To your second point, the Oedipus analogy. You are correct, in a way. He is visiting ancient Greek themes in these lines, which is also why he "takes a face from the ancient gallery." Masks were worn in ancient Greek plays to depict heroes, gods, and villains - Oedipus himself being a character depicted by actors in a mask. The Killer is becoming Oedipus here. However, while he doesn't specifically say he killed his sister and brother, he doesn't have to. It is completely implied by his title and the scene that is painted - The "Killer" wakes up and visits every room in the house. It would be harder to argue that he didn't kill the entire family based on what is said. It's exactly what is being spelled out - although he does a little more with his mother first. However, it's metaphoric. I'd say it is Jim poetically depitcing himself leaving his family behind in Florida. They were, in a sense, dead to him. He cut them out of his life. He then went on to tell interviewers his family was dead for the next several years, solidifying this notion.

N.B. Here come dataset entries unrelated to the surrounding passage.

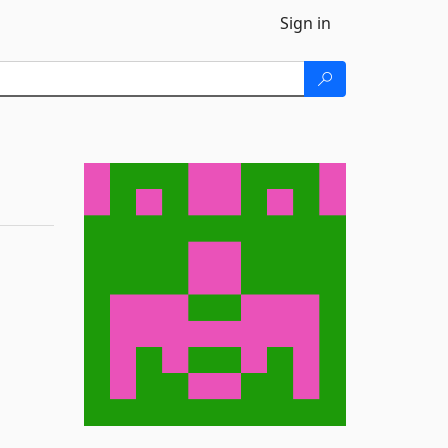
Sign in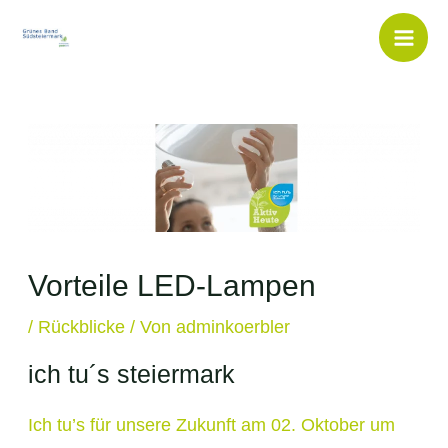
Inhalt
Zum
springen
Inhalt
Mai
springen
Men
Vorteile LED-Lampen
/
Rückblicke
/ Von
adminkoerbler
ich tu´s steiermark
Ich tu’s für unsere Zukunft am 02.
Oktober um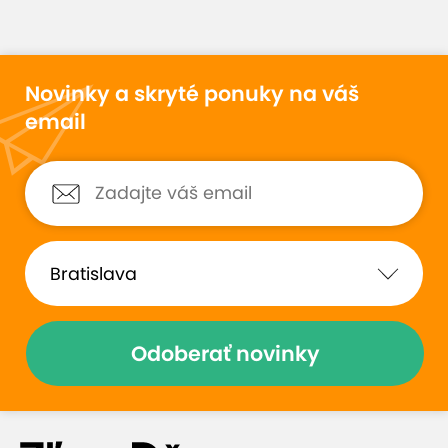
Novinky a skryté ponuky na váš
email
Odoberať novinky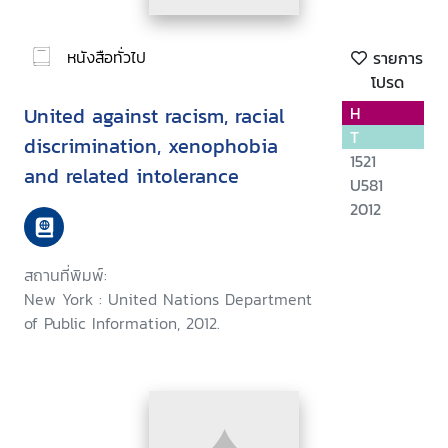
หนังสือทั่วไป
รายการ
โปรด
United against racism, racial
H
T
discrimination, xenophobia
1521
and related intolerance
U581
2012
สถานที่พิมพ์:
New York : United Nations Department
of Public Information, 2012.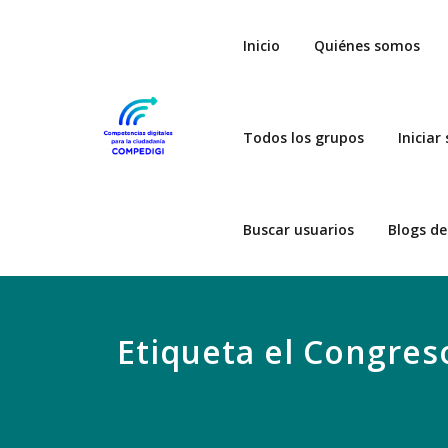
Saltar
al
Inicio
Quiénes somos
contenido
Todos los grupos
Iniciar
COMPEDIGI
PROGRAMA DE CAPACIT
Buscar usuarios
Blogs de
Etiqueta el Congres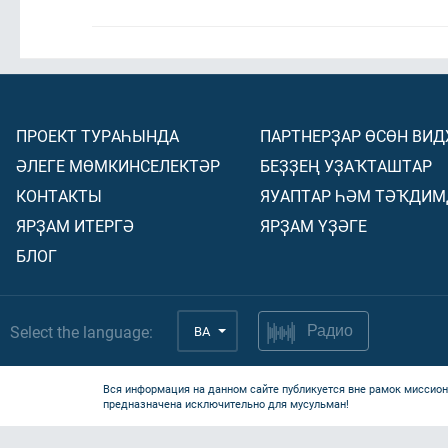
ПРОЕКТ ТУРАҺЫНДА
ПАРТНЕРҘАР ӨСӨН ВИ
ӘЛЕГЕ МӨМКИНСЕЛЕКТӘР
БЕҘҘЕҢ УҘАҠТАШТАР
КОНТАКТЫ
ЯУАПТАР ҺӘМ ТӘҠДИМ
ЯРҘАМ ИТЕРГӘ
ЯРҘАМ ҮҘӘГЕ
БЛОГ
Select the language:
BA
Радио
Вся информация на данном сайте публикуется вне рамок миссион
предназначена исключительно для мусульман!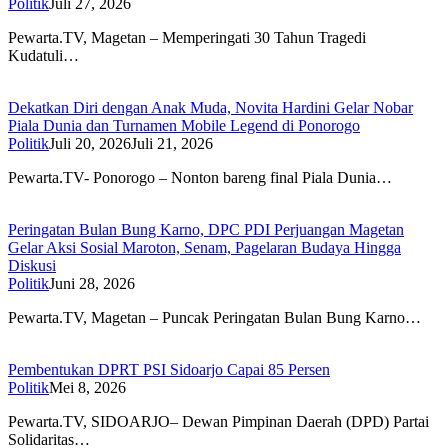
Politik
Juli 27, 2026
Pewarta.TV, Magetan – Memperingati 30 Tahun Tragedi
Kudatuli…
Dekatkan Diri dengan Anak Muda, Novita Hardini Gelar Nobar
Piala Dunia dan Turnamen Mobile Legend di Ponorogo
Politik
Juli 20, 2026
Juli 21, 2026
Pewarta.TV- Ponorogo – Nonton bareng final Piala Dunia…
Peringatan Bulan Bung Karno, DPC PDI Perjuangan Magetan
Gelar Aksi Sosial Maroton, Senam, Pagelaran Budaya Hingga
Diskusi
Politik
Juni 28, 2026
Pewarta.TV, Magetan – Puncak Peringatan Bulan Bung Karno…
Pembentukan DPRT PSI Sidoarjo Capai 85 Persen
Politik
Mei 8, 2026
Pewarta.TV, SIDOARJO– Dewan Pimpinan Daerah (DPD) Partai
Solidaritas…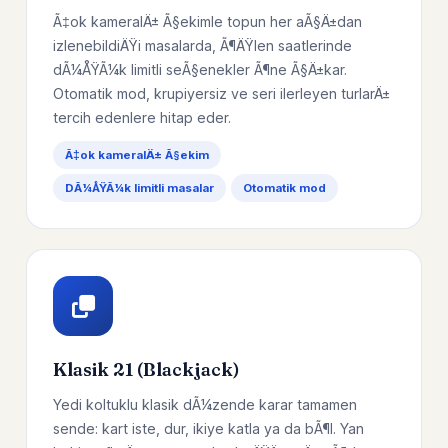
Ã‡ok kameralÄ± Ã§ekimle topun her aÃ§Ä±dan
izlenebildiÄŸi masalarda, Ã¶ÄŸlen saatlerinde
dÃ¼ÅŸÃ¼k limitli seÃ§enekler Ã¶ne Ã§Ä±kar.
Otomatik mod, krupiyersiz ve seri ilerleyen turlarÄ±
tercih edenlere hitap eder.
Ã‡ok kameralÄ± Ã§ekim
DÃ¼ÅŸÃ¼k limitli masalar
Otomatik mod
Klasik 21 (Blackjack)
Yedi koltuklu klasik dÃ¼zende karar tamamen
sende: kart iste, dur, ikiye katla ya da bÃ¶l. Yan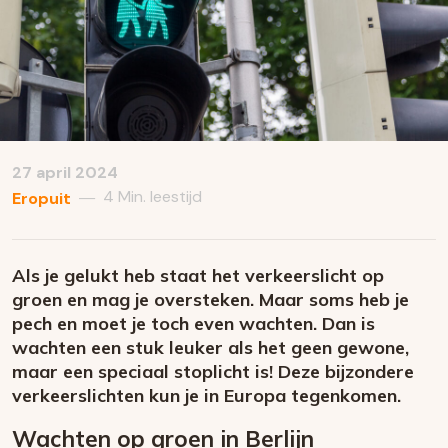
27 april 2024
4 Min. leestijd
—
Eropuit
Als je gelukt heb staat het verkeerslicht op
groen en mag je oversteken. Maar soms heb je
pech en moet je toch even wachten. Dan is
wachten een stuk leuker als het geen gewone,
maar een speciaal stoplicht is! Deze bijzondere
verkeerslichten kun je in Europa tegenkomen.
Wachten op groen in Berlijn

More to the point, though. None of this negates the explanation in the video as it wasn't a dissection of The End. It only touches on what points need to be mentioned from that song in order to explain Riders on the Storm, which parallels themes in the End to a tee and works as a continuation of them. As The End depicts Jim leaving Florida and hitchhiking west to California to start a new life, Riders on the Storm depicts that new life - finding the Girl who extinguishes the Killer inside of Jim's nature. The quotes from Ray Manzarek in the video completely reinforce this theory:
"Jim's lyrics were about HIS LIFE and the things he went through. Riders on the Storm captures the sense of loneliness and searching that was part of HIS JOURNEY."
As Ray explains in the video you referenced, the Killer hitchhiker is an archetype in Jim's own mind of himself:
“He was singing his love to Pam and trying to wipe out IN HIS MIND that killer on the road.”
Hopefully one day soon I can do a deep dive specifically on The End. But I hope for now this helps put into context what was being said in this video on Riders on the Storm. It is a song about Jim and Pam, how he believed she saved him from the dark character in his mind depicted at certain parts of The End.
@@Lyristoric I was more than happy to correct the mistakes in the video. Overall it was well done.
It is a cover song.....
No, it's not. Do you know what a cover song is?
Had a few good tunes but vastly overrated.
Your opinion is vastly overrated, which is ironic given that no one holds it in high regard.
I'm convinced that people who throw around this term are closed-minded imbeciles.